On Monday, a member of the LA28 board told The California Post, “Casey has the full support of the board, he’s not going anywhere, and the board is set up as an independent entity.”

Bass had been non-committal on the scandal in the weeks after the Maxwell emails were made public, placing the onus on the the LA28 executive committee when asked about Wasserman’s future.

“Ultimately, any decision on the LA28 leadership must be made by the LA28 Board,” the mayor said in a Feb. 4 statement after being pressed about the issue at a City Hall press conference.

But the Democratic mayor drastically changed her tune on Monday night, days after DSA-backed Los Angeles councilmember Nithya Raman – who is running to unseat Bass – tore into the LA28 for keeping Wasserman on board.

“I am disappointed by the decision made by the LA28 Board’s Executive Committee to continue their contract with Casey Wasserman,” Raman said on Feb. 11.

Bigwigs on the executive committee voted unanimously to keep Wasserman on as chairman of the 2028 Los Angeles Olympics last week.

The committee cited the “strong leadership he has exhibited over the past ten years” in making its decision.

“We found Mr.

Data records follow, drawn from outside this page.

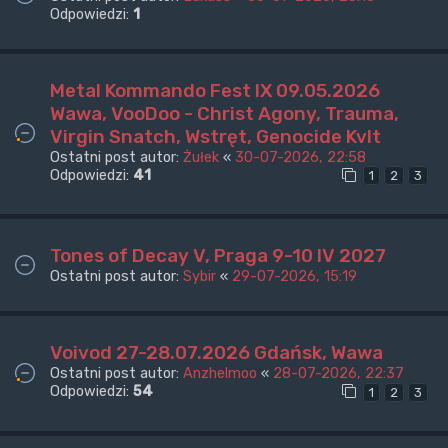
Odpowiedzi:
1
Metal Kommando Fest IX 09.05.2026
Wawa, VooDoo - Christ Agony, Trauma,
Virgin Snatch, Wstręt, Genocide Kvlt
Ostatni post autor:
Żułek
«
30-07-2026, 22:58
Odpowiedzi:
41
1
2
3
Tones of Decay V, Praga 9-10 IV 2027
Ostatni post autor:
Sybir
«
29-07-2026, 15:19
Voivod 27-28.07.2026 Gdańsk, Wawa
Ostatni post autor:
Anzhelmoo
«
28-07-2026, 22:37
Odpowiedzi:
54
1
2
3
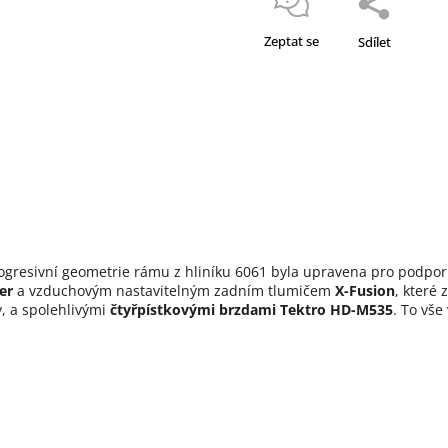
Zeptat se
Sdílet
rogresivní geometrie rámu z hliníku 6061 byla upravena pro podporu 
er
a vzduchovým nastavitelným zadním tlumičem
X-Fusion
, které
y, a spolehlivými
čtyřpístkovými brzdami Tektro HD-M535
. To vš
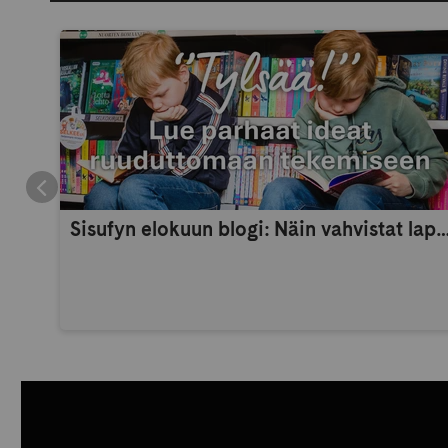
Sisufyn elokuun blogi: Näin vahvistat lapsen itsetuntoa 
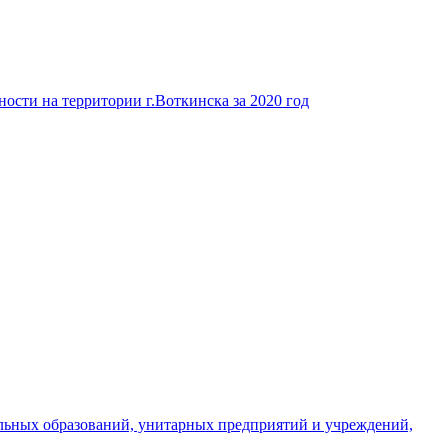
ости на территории г.Воткинска за 2020 год
льных образований, унитарных предприятий и учреждений,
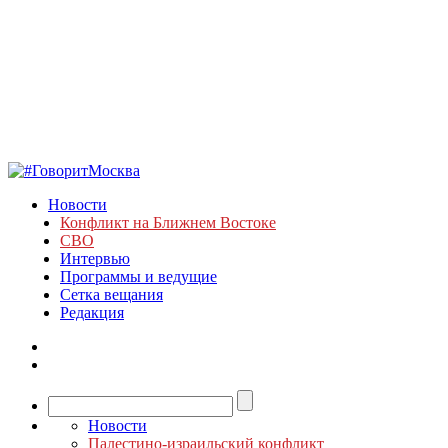
Новости
Конфликт на Ближнем Востоке
СВО
Интервью
Программы и ведущие
Сетка вещания
Редакция
Новости
Палестино-израильский конфликт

Wasserman’s relationship with Epstein and Maxwell did not go beyond what has already been publicly documented,” the board said in a statement.

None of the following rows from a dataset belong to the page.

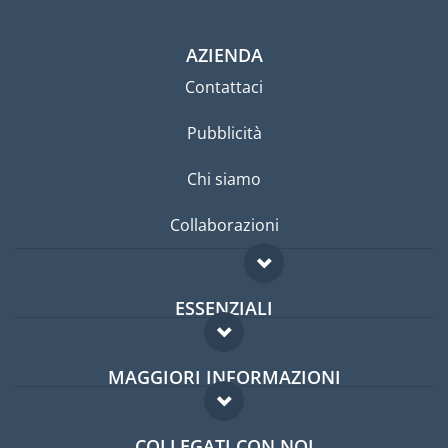
AZIENDA
Contattaci
Pubblicità
Chi siamo
Collaborazioni
ESSENZIALI
Forum per expat
MAGGIORI INFORMAZIONI
Guida per expat
Domande frequenti
Lavori all'estero
COLLEGATI CON NOI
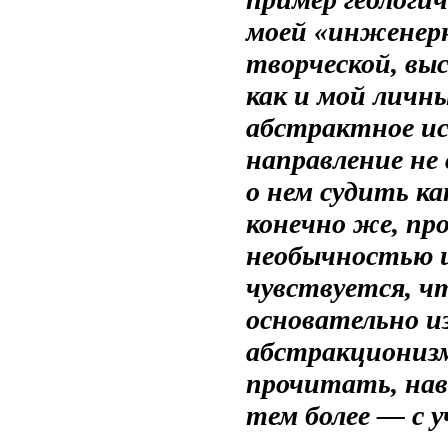
моей «инженерн
творческой, выс
как и мой личн
абстрактное ис
направление не 
о нем судить ка
конечно же, про
необычностью и
чувствуется, ч
основательно и
абстракционизм
прочитать, нав
тем более — с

Bass blasted the board’s decision in her Monday night interview.

“The board made a decision. I think that decision was unfortunate. I don’t support the decision. I do think that we need to look at the leadership.”

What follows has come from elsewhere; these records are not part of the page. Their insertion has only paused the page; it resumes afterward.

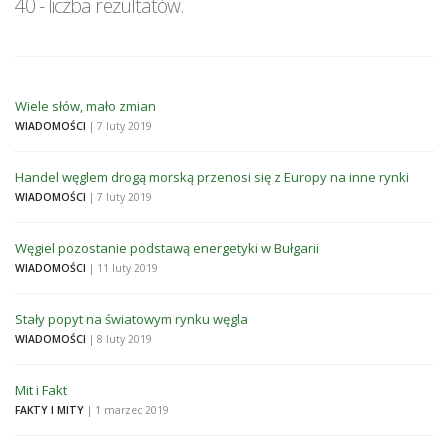
40 - liczba rezultatów.
Wiele słów, mało zmian
WIADOMOŚCI
| 7 luty 2019
Handel węglem drogą morską przenosi się z Europy na inne rynki
WIADOMOŚCI
| 7 luty 2019
Węgiel pozostanie podstawą energetyki w Bułgarii
WIADOMOŚCI
| 11 luty 2019
Stały popyt na światowym rynku węgla
WIADOMOŚCI
| 8 luty 2019
Mit i Fakt
FAKTY I MITY
| 1 marzec 2019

While Wasserman, 51, has retained his Olympics gig, he is selling his talent agency, revealing the news to staffers at the eponymous agency last Friday.

“I’m deeply sorry that my past personal mistakes have caused you so much discomfort,” Wasserman wrote in the memo reviewed by the Wall Street Journal.

“It’s not fair to you, and it’s not fair to the clients and partners we represent so vigorously and care so deeply about,” he wrote.

Wasserman and Maxwell, who is serving a 20-year federal prison sentence after her sex-trafficking conviction, exchanged a series of risqué emails, which were revealed in files released by the DOJ.

“Where are you, I miss you,” Wasserman wrote to Epstein’s confidante on Apr. 1, 2003.

“I will be in NYC for 4 days starting april 22…can we book that massage now?”

Two days later, Maxwell fired back with a steamy response: “all that rubbing — are you sure you can take it? The thought frankly is leaving me a little breathless.”

A day after the Maxwell emails were made public, Wasserman apologized and claimed he never had a “relationship” with Epstein.

“I deeply regret my correspondence with Ghislaine Maxwell which took place over two decades ago, long before her horrific crimes came to light,” Wasserman said in a statement.